January 14, 2019
By Elaine Friedrich
In partnership with Seedbed, Mt. Bethel brings you the Seedbed Daily Text: a study on 1 John.
1 John 2:1 kj21
My little children, these things write I unto you, that ye sin not. And if any man sin, we have an advocate with the Father, Jesus Christ the righteous.
Is this possible? To not sin.
As I read John, I don’t think he means sinlessness or some kind of flawless perfection. I think he’s getting at what it means to be made perfect in love. Sin, for John, is disobedience to the singular command of Jesus. What is that command?
“My command is this: Love each other as I have loved you” (John 15:12).
This means disobedience to Jesus can always be brought back to this one thing: The failure to “love each other as I have loved you.” Could it really be this simple? Sin is the failure to love other people in the way Jesus loves us.
To be made perfect in love means growing in the love of God for other people. I have typically thought of sin as doing something wrong. What if I thought instead of sin as doing harm to other people? It ceases to be so much about my failure and a lot more about their pain.
What if to “not sin” isn’t all about managing my behavior but rather is about consistently and progressively extending myself in love for other people?
John Wesley had a lot to say about this. In fact, 1 John was among his very favorite books in the Bible. In a letter he composed on the subject, he put it like this:
Entire sanctification, or Christian perfection, is neither more nor less than pure love; love expelling sin, and governing both the heart and life of a child of God. The Refiner’s fire purges out all that is contrary to love, and that many times by a pleasing smart. Leave all this to Him that does all things well, and that loves you better than you do yourself.
My little children, these things write I unto you, that ye sin not.

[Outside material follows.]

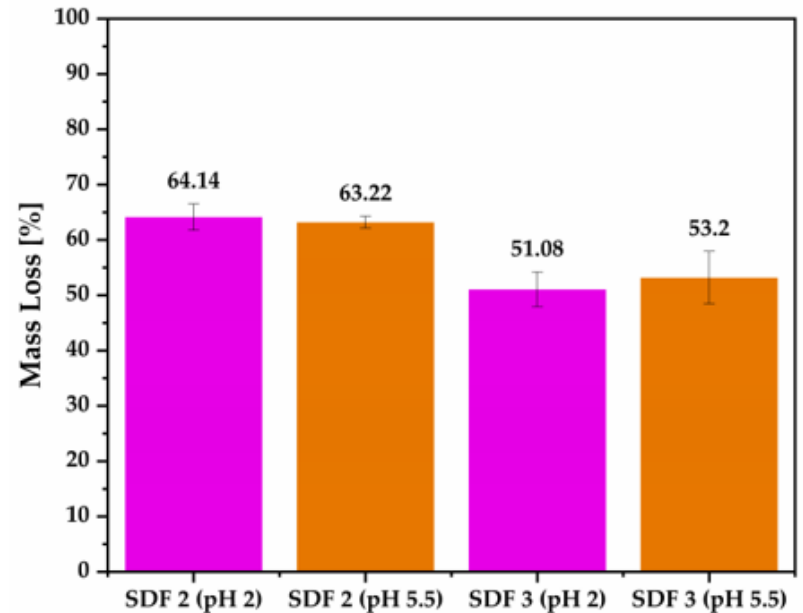
Figure 11. Percentage of mass loss from moulded tablets based on PEO and PCL blends after 21 days of exposition to dissolution medium at pH 2 and pH 5.5.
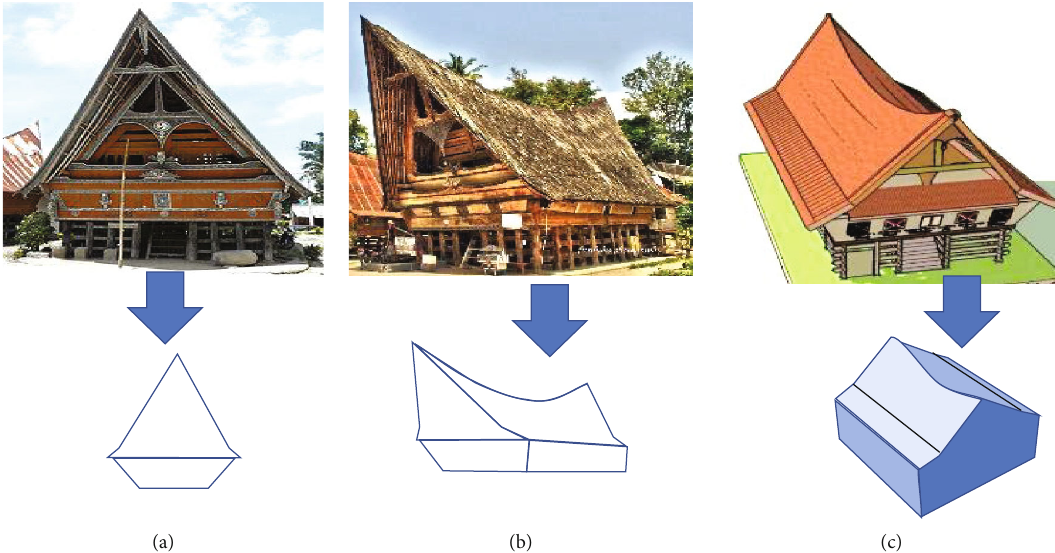
Figure 23: Batak Toba house from three di ff erent vanishing points.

John saw the possibility of life on another plane—of “on earth as it is in heaven” (Matt. 6:10). Do you believe it is possible?
Abba Father, I confess that, instead of believing in the possibility of the power of your love, I have readily settled for the predictability of sin. I confess that I have chosen to see sin more in the light of its impact on me than its injury to others. For these reasons I have come to tolerate sin as the inevitable destiny of my life. Come, Holy Spirit, and deliver me from this self-centered vision, which blinds me from seeing others. We pray in Jesus’ name. Amen.
What if we began to see sin less as our moral failure and more as our callous disregard of other people?